WHAT TO DO
Review the material line by line. Identify and copy every line that contains the string "section".

_ _ _

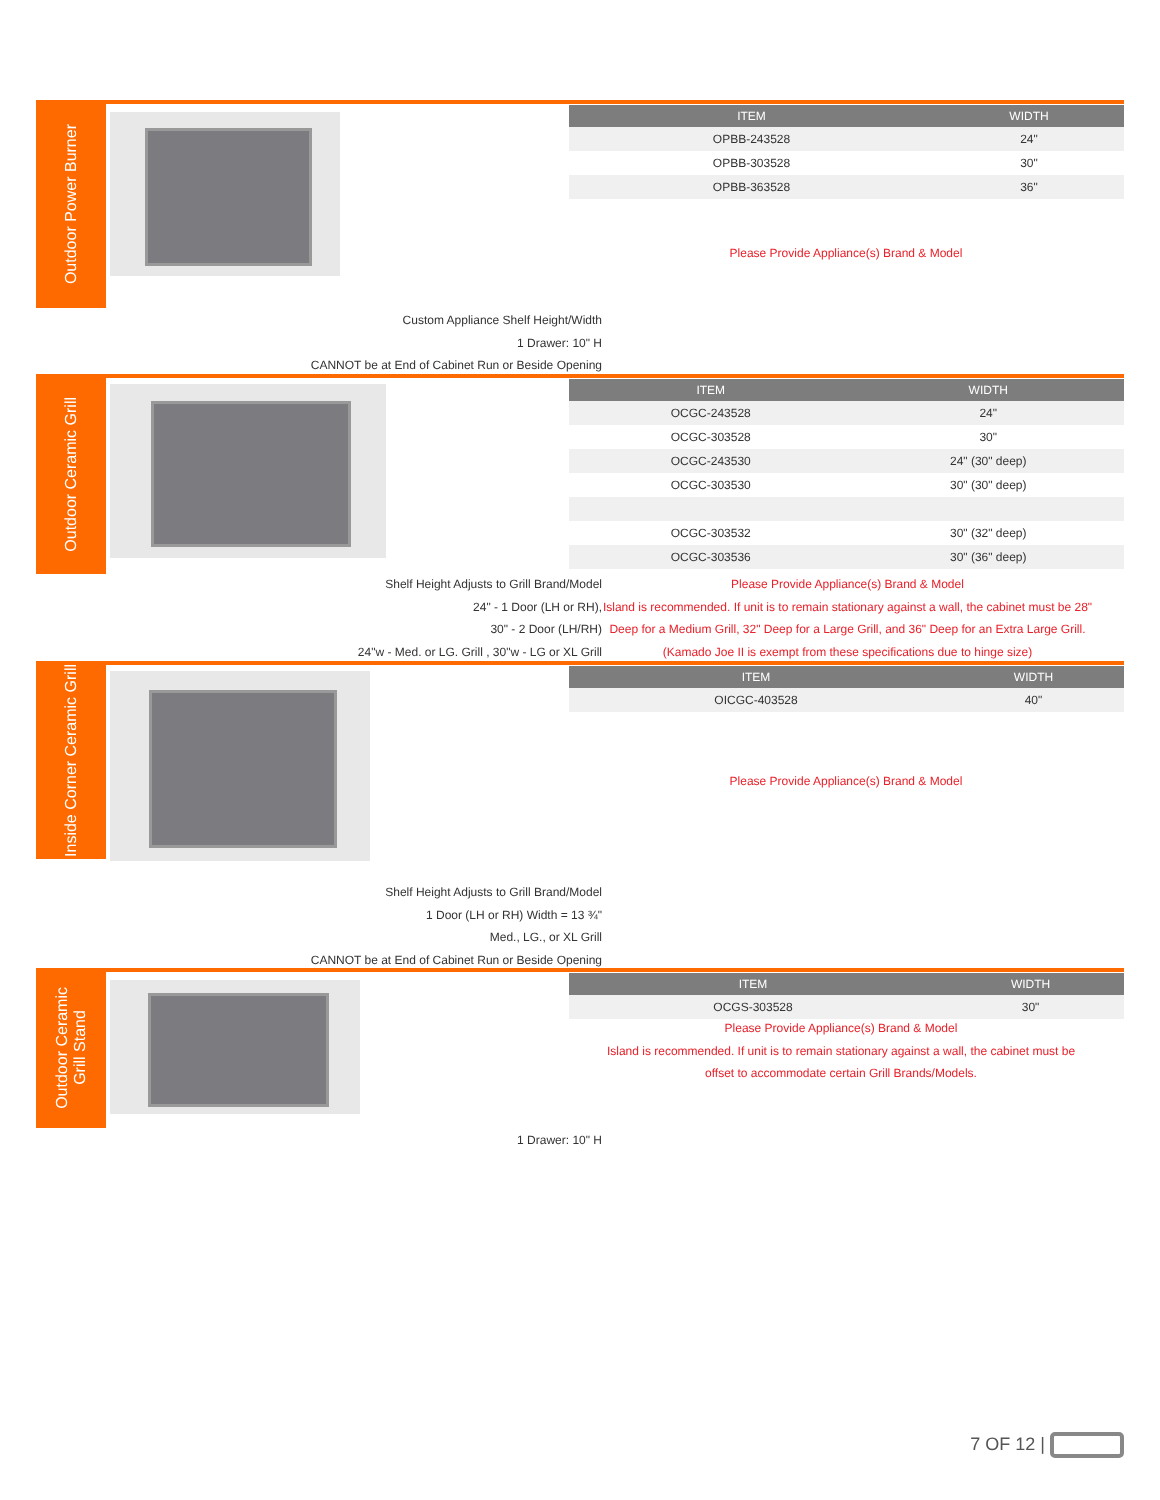Outdoor Power Burner
| ITEM | WIDTH |
| --- | --- |
| OPBB-243528 | 24" |
| OPBB-303528 | 30" |
| OPBB-363528 | 36" |
Please Provide Appliance(s) Brand & Model
Custom Appliance Shelf Height/Width
1 Drawer: 10" H
CANNOT be at End of Cabinet Run or Beside Opening
Outdoor Ceramic Grill
| ITEM | WIDTH |
| --- | --- |
| OCGC-243528 | 24" |
| OCGC-303528 | 30" |
| OCGC-243530 | 24" (30" deep) |
| OCGC-303530 | 30" (30" deep) |
| OCGC-303532 | 30" (32" deep) |
| OCGC-303536 | 30" (36" deep) |
Shelf Height Adjusts to Grill Brand/Model
24" - 1 Door (LH or RH),
30" - 2 Door (LH/RH)
24"w - Med. or LG. Grill , 30"w - LG or XL Grill
Please Provide Appliance(s) Brand & Model
Island is recommended. If unit is to remain stationary against a wall, the cabinet must be 28" Deep for a Medium Grill, 32" Deep for a Large Grill, and 36" Deep for an Extra Large Grill.
(Kamado Joe II is exempt from these specifications due to hinge size)
Inside Corner Ceramic Grill
| ITEM | WIDTH |
| --- | --- |
| OICGC-403528 | 40" |
Please Provide Appliance(s) Brand & Model
Shelf Height Adjusts to Grill Brand/Model
1 Door (LH or RH) Width = 13 ¾"
Med., LG., or XL Grill
CANNOT be at End of Cabinet Run or Beside Opening
Outdoor Ceramic
Grill Stand
| ITEM | WIDTH |
| --- | --- |
| OCGS-303528 | 30" |
Please Provide Appliance(s) Brand & Model
Island is recommended. If unit is to remain stationary against a wall, the cabinet must be offset to accommodate certain Grill Brands/Models.
1 Drawer: 10" H
7 OF 12 |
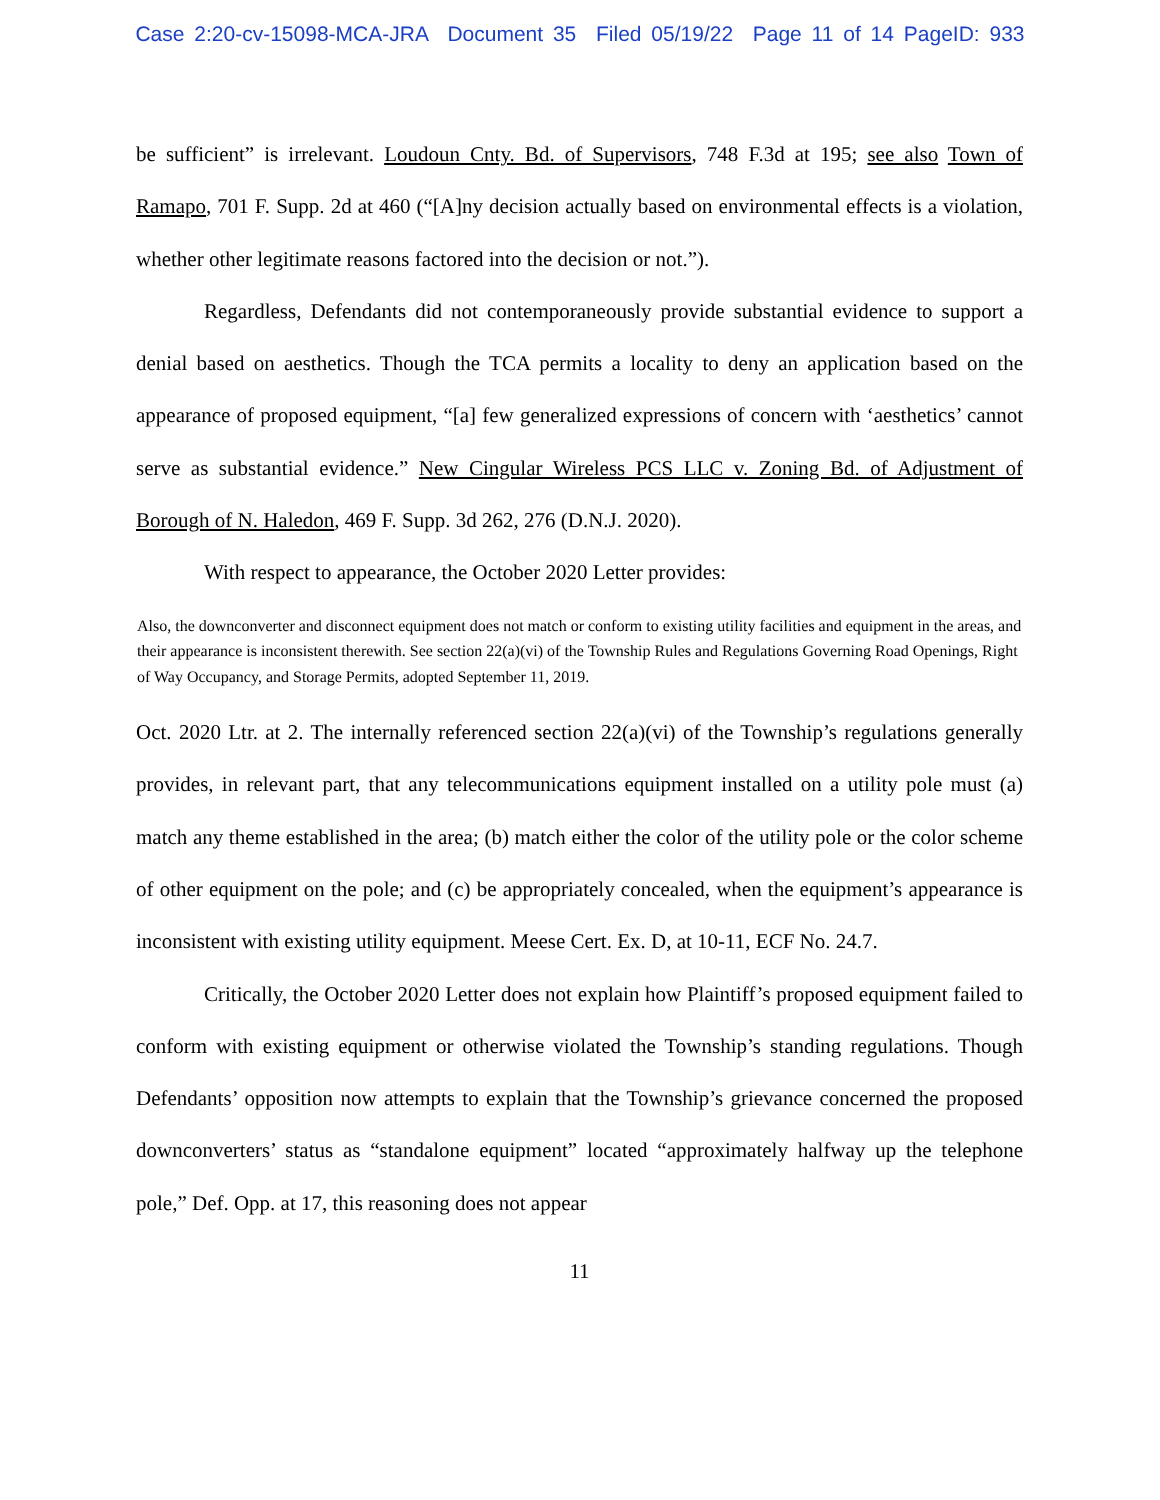Case 2:20-cv-15098-MCA-JRA Document 35 Filed 05/19/22 Page 11 of 14 PageID: 933
be sufficient” is irrelevant. Loudoun Cnty. Bd. of Supervisors, 748 F.3d at 195; see also Town of Ramapo, 701 F. Supp. 2d at 460 (“[A]ny decision actually based on environmental effects is a violation, whether other legitimate reasons factored into the decision or not.”).
Regardless, Defendants did not contemporaneously provide substantial evidence to support a denial based on aesthetics. Though the TCA permits a locality to deny an application based on the appearance of proposed equipment, “[a] few generalized expressions of concern with ‘aesthetics’ cannot serve as substantial evidence.” New Cingular Wireless PCS LLC v. Zoning Bd. of Adjustment of Borough of N. Haledon, 469 F. Supp. 3d 262, 276 (D.N.J. 2020).
With respect to appearance, the October 2020 Letter provides:
Also, the downconverter and disconnect equipment does not match or conform to existing utility facilities and equipment in the areas, and their appearance is inconsistent therewith. See section 22(a)(vi) of the Township Rules and Regulations Governing Road Openings, Right of Way Occupancy, and Storage Permits, adopted September 11, 2019.
Oct. 2020 Ltr. at 2. The internally referenced section 22(a)(vi) of the Township’s regulations generally provides, in relevant part, that any telecommunications equipment installed on a utility pole must (a) match any theme established in the area; (b) match either the color of the utility pole or the color scheme of other equipment on the pole; and (c) be appropriately concealed, when the equipment’s appearance is inconsistent with existing utility equipment. Meese Cert. Ex. D, at 10-11, ECF No. 24.7.
Critically, the October 2020 Letter does not explain how Plaintiff’s proposed equipment failed to conform with existing equipment or otherwise violated the Township’s standing regulations. Though Defendants’ opposition now attempts to explain that the Township’s grievance concerned the proposed downconverters’ status as “standalone equipment” located “approximately halfway up the telephone pole,” Def. Opp. at 17, this reasoning does not appear
11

_ _ _

ANSWER BELOW
Also, the downconverter and disconnect equipment does not match or conform to existing utility facilities and equipment in the areas, and their appearance is inconsistent therewith. See section 22(a)(vi) of the Township Rules and Regulations Governing Road Openings, Right of Way Occupancy, and Storage Permits, adopted September 11, 2019.
Oct. 2020 Ltr. at 2. The internally referenced section 22(a)(vi) of the Township’s regulations generally provides, in relevant part, that any telecommunications equipment installed on a utility pole must (a) match any theme established in the area; (b) match either the color of the utility pole or the color scheme of other equipment on the pole; and (c) be appropriately concealed, when the equipment’s appearance is inconsistent with existing utility equipment. Meese Cert. Ex. D, at 10-11, ECF No. 24.7.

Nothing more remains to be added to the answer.